Context
This post is an action item that emerged from a recent meeting organized by @maxrjones and attended by @jbednar, @clyne, @ktyle, and myself. The topic was how to integrate and harmonize the different “notebook examples” websites that exist in the Pangeo ecosystem. Specifically:
- https://earthml.holoviz.org/tutorial/index.html
- http://gallery.pangeo.io/
- https://cookbooks.projectpythia.org/
These projects all share similar goals:
- Provide a pretty public website with examples of real-world geoscience using python tools
- Support an open contribution process, whereby the content can be expanded and updated via GitHub PRs
- Use CI to automatically execute the notebooks to ensure correctness
- Support different environments for different groups of notebooks
We all basically agreed that Pythia Cookbooks is the best foundation for the future, and maintainers of the other two agreed to migrate our content to Pythia Cookbooks. (This is already underway for some of Pangeo Gallery.) Most importantly Pythia seems to have the most sustainable organization for long-term maintenance of the gallery infrastructure, given its affiliation with NCAR.
How does Pythia Cookbooks work?
(Someone from Pythia please feel free to offer corrections; this is just my rough summary.)
Each cookbook is a repo within the ProjectPythiaCookbooks
organization
Each repo follows the same template
The template is based on JupyterBook. Each repo contains notebooks, environment configuration, and CI scripts to automate building and deployment of the book. Each book is published via GitHub pages to its own path within the cookbooks.projectpythia.org
domain, for example: https://cookbooks.projectpythia.org/cesm-lens-aws-cookbook/
It’s a very neat system for managing and automating publication of a large, crowsourced collection of many Jupyter Books!
What’s Missing: A Build System for Compute- and Data-Intensive Books
We all agree that it’s important for such a system to execute the notebooks from scratch automatically (rather than allow users to check in executed notebooks) for the following reasons:
- It ensures the code actually works
- It ensures the outputs are consistent with the inputs
- It guarantees reproducibility of the results and facilities a good experience on Binder
Pythia Cookbooks uses Github workflows to build the notebooks. (They even created a custom Github Action: GitHub - ProjectPythiaCookbooks/cookbook-actions: Reusable workflows used by Project Pythia Cookbooks). The problem is that the GitHub workflow runner has limited compute resources and can’t support “expensive notebooks.”
To work around this limitation in Pangeo Gallery, we developed Binderbot, which allowed us to leverage Binder within a CI job to outsource the job of running the notebook to a Binder Hub. In the case of Pangeo Binder, this allowed us to have more resources, access data on the cloud directly (without paying egress fees), and even start up Dask Gateway clusters, all within our notebooks. This was a cool feature, but the way we wired it all together was a bit hacky. Also, Pangeo Gallery did not take advantage of Jupyter Book, which barely existed when we started.
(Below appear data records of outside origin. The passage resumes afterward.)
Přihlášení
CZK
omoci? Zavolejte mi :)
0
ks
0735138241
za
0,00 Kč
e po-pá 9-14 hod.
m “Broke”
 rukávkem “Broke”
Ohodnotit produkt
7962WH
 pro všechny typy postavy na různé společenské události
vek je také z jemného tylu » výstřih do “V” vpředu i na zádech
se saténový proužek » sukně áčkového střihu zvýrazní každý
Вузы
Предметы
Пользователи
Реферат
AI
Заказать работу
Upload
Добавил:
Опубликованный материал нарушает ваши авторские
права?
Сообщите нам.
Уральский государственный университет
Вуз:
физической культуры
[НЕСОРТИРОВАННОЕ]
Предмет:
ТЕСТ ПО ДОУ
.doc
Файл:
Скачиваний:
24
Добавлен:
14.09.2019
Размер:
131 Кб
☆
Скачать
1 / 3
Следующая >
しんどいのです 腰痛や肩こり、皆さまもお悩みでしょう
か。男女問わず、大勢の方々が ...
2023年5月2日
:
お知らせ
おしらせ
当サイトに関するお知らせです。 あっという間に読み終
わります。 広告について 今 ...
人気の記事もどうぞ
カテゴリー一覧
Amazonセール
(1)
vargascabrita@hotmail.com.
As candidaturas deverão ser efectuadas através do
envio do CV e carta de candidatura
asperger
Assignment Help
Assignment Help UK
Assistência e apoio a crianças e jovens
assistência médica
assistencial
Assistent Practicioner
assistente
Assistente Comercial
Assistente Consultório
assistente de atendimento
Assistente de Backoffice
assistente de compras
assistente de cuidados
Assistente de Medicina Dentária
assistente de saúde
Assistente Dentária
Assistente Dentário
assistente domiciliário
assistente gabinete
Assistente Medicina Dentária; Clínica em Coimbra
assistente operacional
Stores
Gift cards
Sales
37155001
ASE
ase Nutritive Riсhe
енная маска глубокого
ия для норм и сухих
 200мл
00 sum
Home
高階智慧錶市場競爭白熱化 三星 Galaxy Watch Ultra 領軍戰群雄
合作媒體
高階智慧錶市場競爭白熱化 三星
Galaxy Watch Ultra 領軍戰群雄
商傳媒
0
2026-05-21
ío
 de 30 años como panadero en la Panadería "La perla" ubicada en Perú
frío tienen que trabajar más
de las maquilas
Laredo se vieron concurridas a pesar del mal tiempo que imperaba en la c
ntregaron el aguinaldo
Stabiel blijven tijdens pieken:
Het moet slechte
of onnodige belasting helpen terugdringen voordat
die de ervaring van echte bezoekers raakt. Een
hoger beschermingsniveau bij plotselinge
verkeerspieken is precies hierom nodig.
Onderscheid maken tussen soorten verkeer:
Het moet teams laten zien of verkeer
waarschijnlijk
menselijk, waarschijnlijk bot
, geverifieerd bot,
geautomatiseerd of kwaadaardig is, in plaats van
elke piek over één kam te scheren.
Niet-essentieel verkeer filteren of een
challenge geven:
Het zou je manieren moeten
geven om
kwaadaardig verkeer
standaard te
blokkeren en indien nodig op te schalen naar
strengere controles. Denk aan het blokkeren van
Proposal: Develop the capability to build Pythia Cookbook books in any JupyterHub or BinderHub
This is a relatively general problem for the Jupyter / Jupyter Book community, and so an ideal solution would also be quite general. I will refrain from offering specific implementation ideas at this point. Suffice it to say, we could leverage the JupyterHub API to connect the Cookbook build system to any running Hub and execute the book build in that environment, rather than in the CI environment. That would allow the notebook to use any resources that are available in a particular Hub, including special data, GPUs, etc.
I propose we engage the team at 2i2c to discuss how we can leverage existing grants to help pursue this capability in a way that is informed by the latest best practices in Jupyter Book and Jupyter Hub, with the goal of delivering a solution that is useful not only to Pythia / Pangeo but to the broad Jupyter community.
I welcome feedback on the feasibility of this idea, as well as technical discussion of how it might be implemented.
Shamelessly tagging some folks who work on this stuff: @brian-rose, @sgibson91, @choldgraf, @yuvipanda.